В течение года Караваеву мучили отказами в советском посольстве. Но она была женщиной настойчивой. В итоге смогла пробить эту стену, пообещав чиновникам, что напишет разоблачительный роман о своем тяжелом житье-бытье в Англии. И даже принесла первую главу этого романа, названного «Путь к Родине», в посольство. Только после этого ей разрешили вернуться. И, едва она ступила на родную землю, как ее привезли в гостиницу «Москва» и заставили дописывать роман. А в качестве помощников прикрепили двух людей из МГБ.
Однако писательницы из Караваевой так и не получилось.

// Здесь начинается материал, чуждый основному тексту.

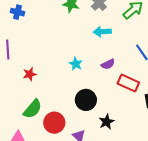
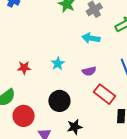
red star: (30, 74) -> (24, 68), moved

Больше месяца она корпела над романом, но того, чего требовали от нее высокие кураторы, так и не создала. То ли не смогла, то ли не захотела. И ее наказали, правда не очень сурово: сослали в ее родной город Вышний Волочок в качестве актрисы местного театра.
Больше года Караваева провела в провинции. Все это время она неустанно бомбардировала столичных чиновников от искусства своими просьбами вернуть ее в Москву. Но те были непреклонны. Тогда Караваева обратилась за помощью к своим коллегам-артистам. В итоге одна из них – Фаина Раневская, с которой Караваева познакомилась в Театре Моссовета, – все-таки добилась ее возвращения в Москву. И хотя в Театре Пушкина, куда ее приняли, больших ролей у нее не было, Караваева и этому была рада: она была готова играть даже в эпизодах, лишь бы только играть.